TNI AL Jelaskan Hak Lintas Kapal Perang AS di Selat Malaka Berdasarkan UNCLOS 1982
Kepala Dinas Penerangan Angkatan Laut (Kadispenal) Laksma TNI Tunggul memberikan penjelasan resmi terkait kapal asing yang melintas di Selat Malaka. Kapal tersebut diketahui merupakan kapal perang milik Amerika Serikat yang sedang melakukan transit di perairan strategis tersebut.
Hak Lintas Transit di Selat Internasional
Menurut Tunggul, hak kapal termasuk kapal perang untuk melintas di Selat Malaka merupakan Hak Lintas Transit (Transit Passage) pada selat yang digunakan untuk pelayaran internasional. "Pelayaran semata-mata untuk tujuan transit yang terus menerus, langsung dan secepat mungkin antara satu bagian laut lepas atau ZEE dan bagian laut lepas atau ZEE lainnya," jelas Tunggul dalam siaran tertulis yang diterima pada Senin, 20 April 2026.

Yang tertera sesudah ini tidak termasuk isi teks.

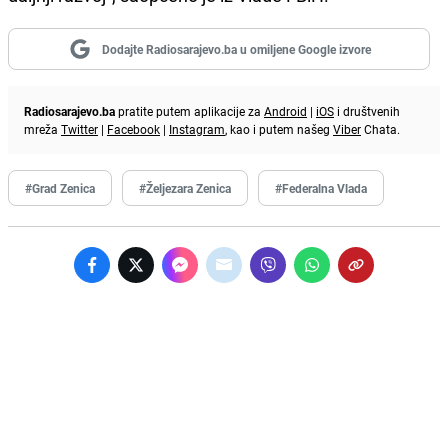
Dodajte Radiosarajevo.ba u omiljene Google izvore
Radiosarajevo.ba
pratite putem aplikacije za
Android
|
iOS
i društvenih
mreža
Twitter
|
Facebook
|
Instagram
, kao i putem našeg
Viber
Chata.
#Grad Zenica
#Željezara Zenica
#Federalna Vlada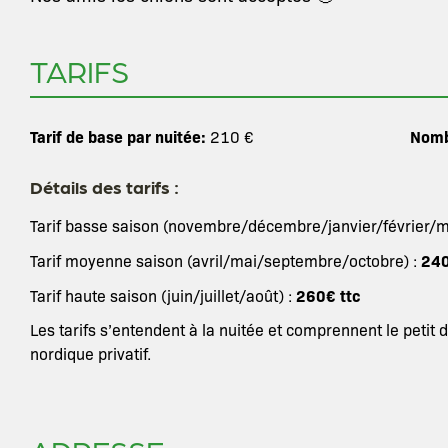
TARIFS
Tarif de base par nuitée:
Nomb
210 €
Détails des tarifs :
Tarif basse saison (novembre/décembre/janvier/février/m
240
Tarif moyenne saison (avril/mai/septembre/octobre) :
260€ ttc
Tarif haute saison (juin/juillet/août) :
Les tarifs s’entendent à la nuitée et comprennent le petit d
nordique privatif.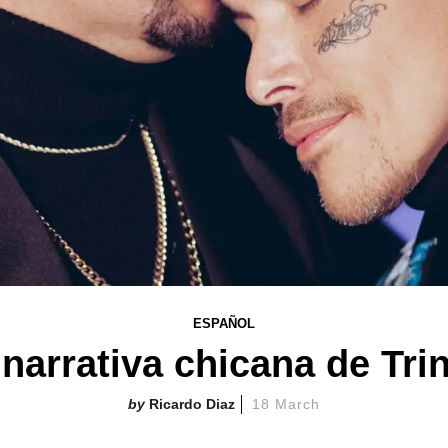
ESPAÑOL
narrativa chicana de Tr
Ricardo Diaz
18 March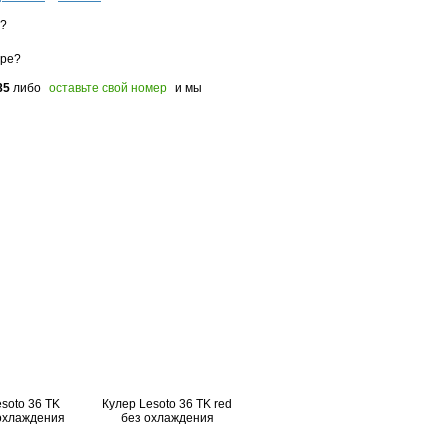
з?
оре?
85
либо
оставьте свой номер
и мы
soto 36 TK
Кулер Lesoto 36 TK red
 охлаждения
без охлаждения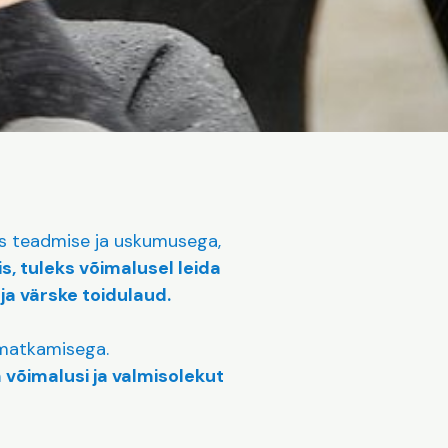
es teadmise ja uskumusega,
is, tuleks võimalusel leida
ja värske toidulaud.
 matkamisega.
võimalusi ja valmisolekut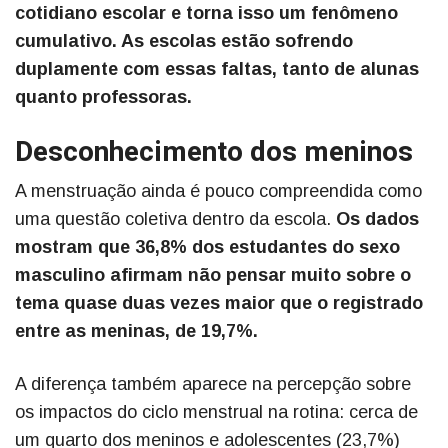
cotidiano escolar e torna isso um fenômeno
cumulativo. As escolas estão sofrendo
duplamente com essas faltas, tanto de alunas
quanto professoras.
Desconhecimento dos meninos
A menstruação ainda é pouco compreendida como
uma questão coletiva dentro da escola.
Os dados
mostram que 36,8% dos estudantes do sexo
masculino afirmam não pensar muito sobre o
tema quase duas vezes maior que o registrado
entre as meninas, de 19,7%.
A diferença também aparece na percepção sobre
os impactos do ciclo menstrual na rotina: cerca de
um quarto dos meninos e adolescentes (23,7%)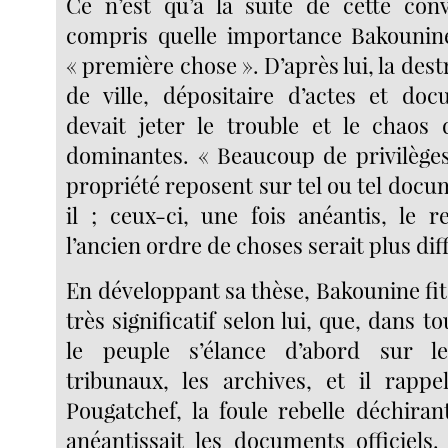
Ce n’est qu’à la suite de cette con
compris quelle importance Bakounine
« première chose ». D’après lui, la dest
de ville, dépositaire d’actes et docu
devait jeter le trouble et le chaos 
dominantes. « Beaucoup de privilèges
propriété reposent sur tel ou tel docume
il ; ceux-ci, une fois anéantis, le 
l’ancien ordre de choses serait plus diff
En développant sa thèse, Bakounine fit 
très significatif selon lui, que, dans to
le peuple s’élance d’abord sur l
tribunaux, les archives, et il rappe
Pougatchef, la foule rebelle déchiran
anéantissait les documents officiels. 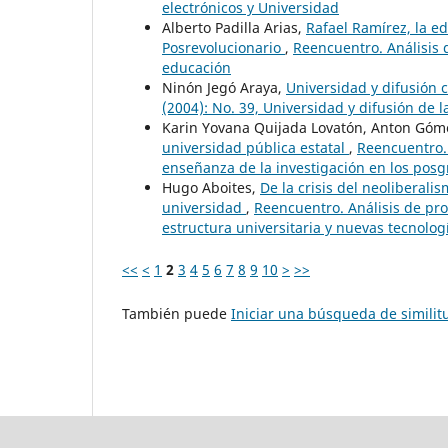
electrónicos y Universidad
Alberto Padilla Arias,
Rafael Ramírez, la e
Posrevolucionario
,
Reencuentro. Análisis 
educación
Ninón Jegó Araya,
Universidad y difusión 
(2004): No. 39, Universidad y difusión de l
Karin Yovana Quijada Lovatón, Anton Góm
universidad pública estatal
,
Reencuentro. 
enseñanza de la investigación en los posg
Hugo Aboites,
De la crisis del neoliberal
universidad
,
Reencuentro. Análisis de pro
estructura universitaria y nuevas tecnolog
<<
<
1
2
3
4
5
6
7
8
9
10
>
>>
También puede
Iniciar una búsqueda de simili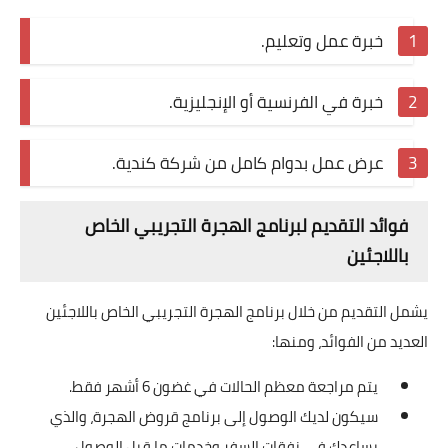
خبرة عمل وتعليم.
خبرة في الفرنسية أو الإنجليزية.
عرض عمل بدوام كامل من شركة كندية.
فوائد التقديم لبرنامج الهجرة التجريبي الخاص
باللاجئين
يشمل التقديم من خلال برنامج الهجرة التجريبي الخاص باللاجئين
العديد من الفوائد، ومنها:
يتم مراجعة معظم الحالات في غضون 6 أشهر فقط.
سيكون لديك الوصول إلى برنامج قروض الهجرة، والذي
يساعدك في نفقات السفر وخدمات ما قبل الوصول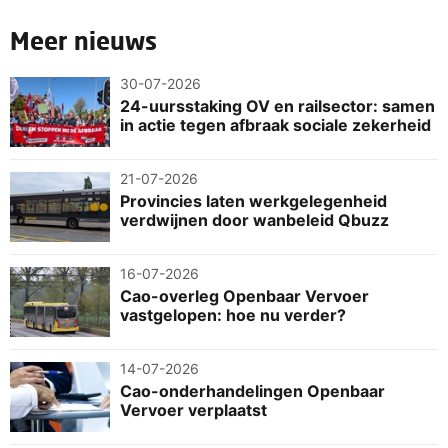
Meer nieuws
30-07-2026
24-uursstaking OV en railsector: samen
in actie tegen afbraak sociale zekerheid
21-07-2026
Provincies laten werkgelegenheid
verdwijnen door wanbeleid Qbuzz
16-07-2026
Cao-overleg Openbaar Vervoer
vastgelopen: hoe nu verder?
14-07-2026
Cao-onderhandelingen Openbaar
Vervoer verplaatst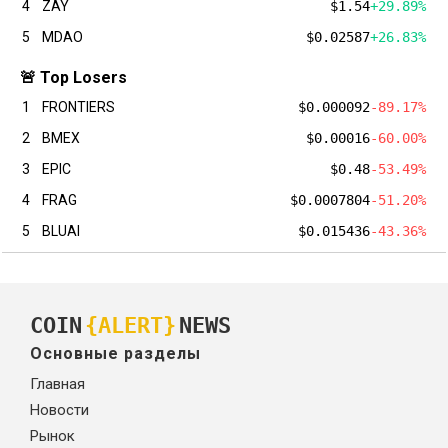
4
ZAY
$1.54
+29.89%
5
MDAO
$0.02587
+26.83%
🚨 Top Losers
1
FRONTIERS
$0.000092
-89.17%
2
BMEX
$0.00016
-60.00%
3
EPIC
$0.48
-53.49%
4
FRAG
$0.0007804
-51.20%
5
BLUAI
$0.015436
-43.36%
COIN
{ALERT}
NEWS
Основные разделы
Главная
Новости
Рынок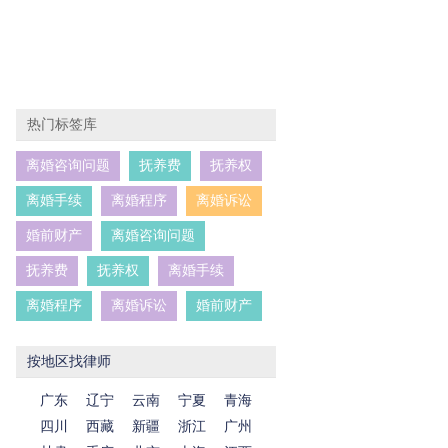
热门标签库
离婚咨询问题
抚养费
抚养权
离婚手续
离婚程序
离婚诉讼
婚前财产
离婚咨询问题
抚养费
抚养权
离婚手续
离婚程序
离婚诉讼
婚前财产
按地区找律师
广东
辽宁
云南
宁夏
青海
四川
西藏
新疆
浙江
广州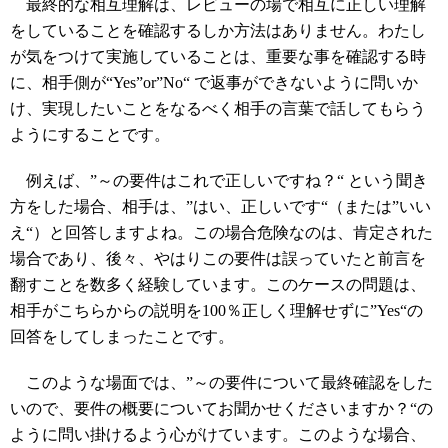
最終的な相互理解は、レビューの場で相互に正しい理解
をしていることを確認するしか方法はありません。わたし
が気をつけて実施していることは、重要な事を確認する時
に、相手側が“Yes”or”No“ で返事ができないように問いか
け、実現したいことをなるべく相手の言葉で話してもらう
ようにすることです。
例えば、”～の要件はこれで正しいですね？“ という聞き
方をした場合、相手は、”はい、正しいです“（または”いい
え“）と回答しますよね。この場合危険なのは、肯定された
場合であり、後々、やはりこの要件は誤っていたと前言を
翻すことを数多く経験しています。このケースの問題は、
相手がこちらからの説明を100％正しく理解せずに”Yes“の
回答をしてしまったことです。
このような場面では、”～の要件について最終確認をした
いので、要件の概要についてお聞かせくださいますか？“の
ように問い掛けるよう心がけています。このような場合、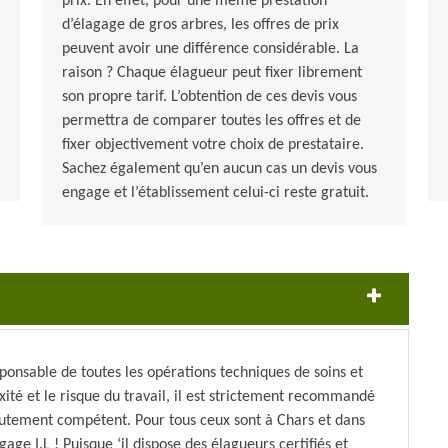
prix. En effet, pour une même prestation
d’élagage de gros arbres, les offres de prix
peuvent avoir une différence considérable. La
raison ? Chaque élagueur peut fixer librement
son propre tarif. L’obtention de ces devis vous
permettra de comparer toutes les offres et de
fixer objectivement votre choix de prestataire.
Sachez également qu’en aucun cas un devis vous
engage et l’établissement celui-ci reste gratuit.
ponsable de toutes les opérations techniques de soins et
exité et le risque du travail, il est strictement recommandé
hautement compétent. Pour tous ceux sont à Chars et dans
age I.L ! Puisque ‘il dispose des élagueurs certifiés et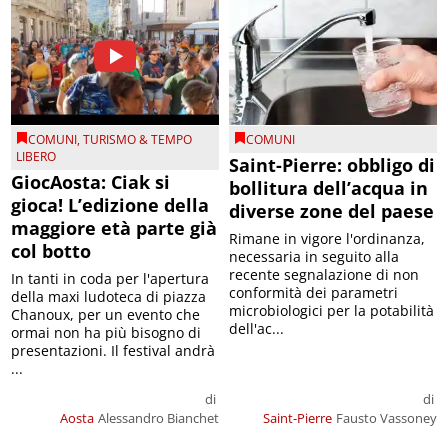
COMUNI
,
TURISMO & TEMPO
COMUNI
LIBERO
Saint-Pierre: obbligo di
GiocAosta: Ciak si
bollitura dell’acqua in
gioca! L’edizione della
diverse zone del paese
maggiore età parte già
Rimane in vigore l'ordinanza,
col botto
necessaria in seguito alla
recente segnalazione di non
In tanti in coda per l'apertura
conformità dei parametri
della maxi ludoteca di piazza
microbiologici per la potabilità
Chanoux, per un evento che
dell'ac...
ormai non ha più bisogno di
presentazioni. Il festival andrà
...
di
di
Aosta
Alessandro Bianchet
Saint-Pierre
Fausto Vassoney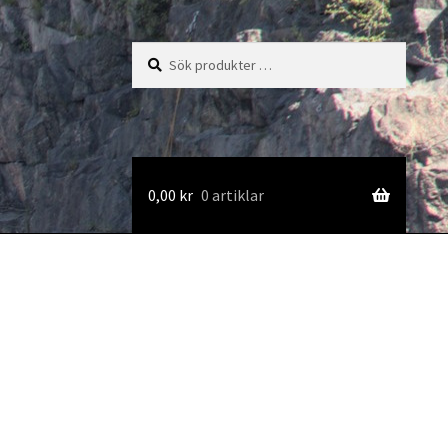
Sök
Sök
efter:
0,00
kr
0 artiklar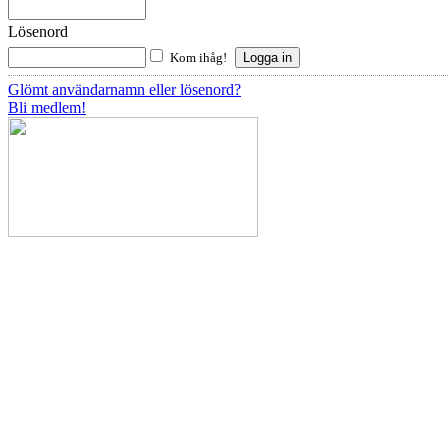
Lösenord
Kom ihåg!
Glömt användarnamn eller lösenord?
Bli medlem!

Penjelasan ini merujuk pada Pasal 37, 38, dan 39 dalam United Nations Convention on the Law of the Sea (UNCLOS) 1982. Konvensi internasional ini telah diratifikasi oleh Indonesia melalui Undang-Undang Nomor 17 Tahun 1985 tentang Pengesahan UNCLOS 1982.
Kewajiban Menghormati Negara Pantai
Dengan ratifikasi tersebut, seluruh kapal yang melaksanakan Hak Lintas Transit di Selat Malaka wajib menghormati Indonesia sebagai negara pantai. Meskipun memiliki hak untuk transit, kapal asing tidak boleh melanggar kedaulatan dan peraturan yang berlaku di wilayah perairan Indonesia.
Tunggul menegaskan bahwa kapal asing tersebut dipastikan tidak boleh melanggar ketentuan sesuai dengan COLREG 1972 tentang pencegahan tubrukan di laut dan MARPOL tentang pencegahan pencemaran yang berasal dari kapal. "Ini merupakan bagian dari komitmen internasional untuk menjaga keamanan dan kelestarian lingkungan laut," tambahnya.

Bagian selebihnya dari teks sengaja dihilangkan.